MicroRNA-15b regulates mitochondrial ROS production and the senescence-associated secretory phenotype through sirtuin 4/SIRT4

Figure 1. Increased expression of the mitochondrial sirtuin SIRT4 in human fibroblasts undergoing replicative or UVB-induced senescence. (A) Concomitant upregulation of SIRT4 and p21^WAF expression during replicative senescence. Human foreskin fibroblast lines (from n=4 donors; mean ± s.d.) were analysed at increasing passage numbers for SIRT4 and p21^WAF mRNA levels by quantitative real-time polymerase chain reaction (qRT-PCR; suppl. Material & Methods).
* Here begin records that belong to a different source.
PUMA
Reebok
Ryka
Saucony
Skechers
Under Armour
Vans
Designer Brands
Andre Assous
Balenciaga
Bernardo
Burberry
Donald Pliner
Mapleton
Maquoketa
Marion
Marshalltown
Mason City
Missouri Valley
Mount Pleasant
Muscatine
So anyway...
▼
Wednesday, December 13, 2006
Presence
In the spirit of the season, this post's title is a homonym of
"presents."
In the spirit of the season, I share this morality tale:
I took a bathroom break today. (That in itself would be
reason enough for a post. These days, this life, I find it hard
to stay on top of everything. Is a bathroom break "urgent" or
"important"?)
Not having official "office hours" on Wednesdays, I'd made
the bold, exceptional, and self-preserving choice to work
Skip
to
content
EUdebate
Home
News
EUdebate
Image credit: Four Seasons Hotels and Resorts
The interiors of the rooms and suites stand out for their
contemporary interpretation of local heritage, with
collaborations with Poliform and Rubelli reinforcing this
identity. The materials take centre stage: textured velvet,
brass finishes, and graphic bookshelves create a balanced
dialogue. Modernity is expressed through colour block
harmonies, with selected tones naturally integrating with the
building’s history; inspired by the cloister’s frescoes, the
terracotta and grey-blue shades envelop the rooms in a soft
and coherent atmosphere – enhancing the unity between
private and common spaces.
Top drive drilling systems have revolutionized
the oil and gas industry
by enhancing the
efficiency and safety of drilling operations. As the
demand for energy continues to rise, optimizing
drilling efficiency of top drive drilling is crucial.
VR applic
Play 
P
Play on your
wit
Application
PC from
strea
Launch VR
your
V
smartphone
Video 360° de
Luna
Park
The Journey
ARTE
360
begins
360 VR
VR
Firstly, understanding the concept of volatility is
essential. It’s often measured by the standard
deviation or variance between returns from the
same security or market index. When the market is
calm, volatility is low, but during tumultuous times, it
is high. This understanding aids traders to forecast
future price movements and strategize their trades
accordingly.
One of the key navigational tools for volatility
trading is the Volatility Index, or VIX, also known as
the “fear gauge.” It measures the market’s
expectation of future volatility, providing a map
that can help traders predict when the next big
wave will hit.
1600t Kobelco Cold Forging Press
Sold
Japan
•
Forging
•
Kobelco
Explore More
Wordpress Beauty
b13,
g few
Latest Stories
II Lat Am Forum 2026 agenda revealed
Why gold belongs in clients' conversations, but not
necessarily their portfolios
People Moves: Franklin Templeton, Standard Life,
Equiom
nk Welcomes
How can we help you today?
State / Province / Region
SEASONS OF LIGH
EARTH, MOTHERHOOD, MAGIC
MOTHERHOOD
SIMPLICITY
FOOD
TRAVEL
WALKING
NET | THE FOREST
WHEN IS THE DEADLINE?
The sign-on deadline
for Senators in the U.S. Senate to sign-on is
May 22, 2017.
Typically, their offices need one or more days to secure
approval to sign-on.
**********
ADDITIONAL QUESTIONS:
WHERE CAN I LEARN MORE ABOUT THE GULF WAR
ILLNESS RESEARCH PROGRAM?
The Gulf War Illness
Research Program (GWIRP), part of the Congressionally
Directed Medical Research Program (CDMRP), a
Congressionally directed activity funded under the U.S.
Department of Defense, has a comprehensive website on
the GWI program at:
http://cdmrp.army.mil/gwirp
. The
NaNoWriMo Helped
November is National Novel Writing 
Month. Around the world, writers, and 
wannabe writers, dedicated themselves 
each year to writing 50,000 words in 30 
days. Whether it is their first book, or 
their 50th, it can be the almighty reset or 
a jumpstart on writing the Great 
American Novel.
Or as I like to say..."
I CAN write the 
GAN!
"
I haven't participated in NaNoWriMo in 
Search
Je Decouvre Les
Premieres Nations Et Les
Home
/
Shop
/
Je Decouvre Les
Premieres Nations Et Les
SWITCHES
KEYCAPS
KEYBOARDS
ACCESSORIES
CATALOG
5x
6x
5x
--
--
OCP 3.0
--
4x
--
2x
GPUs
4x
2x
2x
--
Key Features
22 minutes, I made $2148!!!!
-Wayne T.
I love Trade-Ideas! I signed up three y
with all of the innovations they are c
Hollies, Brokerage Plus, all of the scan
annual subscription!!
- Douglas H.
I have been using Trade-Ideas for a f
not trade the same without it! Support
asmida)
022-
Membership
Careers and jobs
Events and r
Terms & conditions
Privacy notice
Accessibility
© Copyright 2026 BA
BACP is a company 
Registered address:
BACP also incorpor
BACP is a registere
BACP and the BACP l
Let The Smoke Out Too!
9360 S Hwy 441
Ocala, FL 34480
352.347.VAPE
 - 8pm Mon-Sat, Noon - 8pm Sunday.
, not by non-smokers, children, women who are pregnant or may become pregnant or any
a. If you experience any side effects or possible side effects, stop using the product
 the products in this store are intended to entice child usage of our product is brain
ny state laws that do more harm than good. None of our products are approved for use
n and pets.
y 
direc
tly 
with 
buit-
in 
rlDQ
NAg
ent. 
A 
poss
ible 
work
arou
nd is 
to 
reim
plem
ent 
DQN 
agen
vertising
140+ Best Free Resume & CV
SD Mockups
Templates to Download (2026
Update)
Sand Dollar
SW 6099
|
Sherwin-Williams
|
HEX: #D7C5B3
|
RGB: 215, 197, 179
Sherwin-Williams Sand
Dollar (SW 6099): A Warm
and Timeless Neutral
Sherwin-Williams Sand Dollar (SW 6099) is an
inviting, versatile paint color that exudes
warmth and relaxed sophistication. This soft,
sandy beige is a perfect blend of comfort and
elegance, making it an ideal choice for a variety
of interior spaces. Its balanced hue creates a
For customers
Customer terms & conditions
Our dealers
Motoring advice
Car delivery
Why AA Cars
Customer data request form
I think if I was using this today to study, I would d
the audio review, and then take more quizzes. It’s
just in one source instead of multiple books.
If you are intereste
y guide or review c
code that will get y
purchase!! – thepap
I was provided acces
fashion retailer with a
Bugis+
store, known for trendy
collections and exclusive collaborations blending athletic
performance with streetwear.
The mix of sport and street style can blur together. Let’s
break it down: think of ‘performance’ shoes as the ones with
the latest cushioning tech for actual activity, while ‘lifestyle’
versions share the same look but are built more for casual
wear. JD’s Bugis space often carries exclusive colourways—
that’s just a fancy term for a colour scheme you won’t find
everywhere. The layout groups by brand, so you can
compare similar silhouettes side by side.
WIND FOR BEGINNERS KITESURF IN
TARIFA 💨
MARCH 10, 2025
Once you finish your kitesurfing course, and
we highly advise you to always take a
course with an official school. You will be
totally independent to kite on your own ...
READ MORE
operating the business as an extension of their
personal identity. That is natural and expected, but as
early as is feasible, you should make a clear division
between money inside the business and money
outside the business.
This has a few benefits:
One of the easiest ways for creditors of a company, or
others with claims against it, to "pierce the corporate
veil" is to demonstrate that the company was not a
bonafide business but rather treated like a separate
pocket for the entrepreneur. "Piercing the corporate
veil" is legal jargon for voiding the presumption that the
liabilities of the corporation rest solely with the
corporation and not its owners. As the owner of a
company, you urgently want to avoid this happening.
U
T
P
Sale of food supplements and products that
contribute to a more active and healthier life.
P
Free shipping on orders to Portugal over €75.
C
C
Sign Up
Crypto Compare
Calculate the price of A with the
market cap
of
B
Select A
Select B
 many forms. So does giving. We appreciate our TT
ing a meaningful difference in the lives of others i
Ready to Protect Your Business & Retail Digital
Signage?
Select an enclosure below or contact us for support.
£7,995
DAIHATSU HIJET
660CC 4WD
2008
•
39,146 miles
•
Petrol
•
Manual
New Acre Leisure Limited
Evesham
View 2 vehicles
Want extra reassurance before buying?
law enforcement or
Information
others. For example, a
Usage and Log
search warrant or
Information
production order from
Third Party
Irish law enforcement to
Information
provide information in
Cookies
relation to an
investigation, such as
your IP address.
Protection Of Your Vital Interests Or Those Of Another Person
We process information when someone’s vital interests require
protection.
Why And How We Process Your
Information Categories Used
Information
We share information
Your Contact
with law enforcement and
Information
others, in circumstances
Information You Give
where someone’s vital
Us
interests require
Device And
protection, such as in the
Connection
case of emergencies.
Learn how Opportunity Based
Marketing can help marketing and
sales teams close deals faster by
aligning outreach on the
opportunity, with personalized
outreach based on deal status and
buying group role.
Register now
To evaluate statistical significance, ANOVA (on ranks for SIRT4) SNK were performed (*p<0.05). (B) Primary human dermal fibroblasts (n=4 donors; mean ± s.d.) were subjected to repetitive ultraviolet irradiation (100 J/m² UVB per day) or infrared irradiation (360 J/m² UVB per day) for a total of five days. Cells were harvested 24 and 72 h following the last irradiation and SIRT4 mRNA levels were determined by qRT-PCR. To evaluate statistical significance ANOVA on ranks (SNK) were performed (*p<0.05).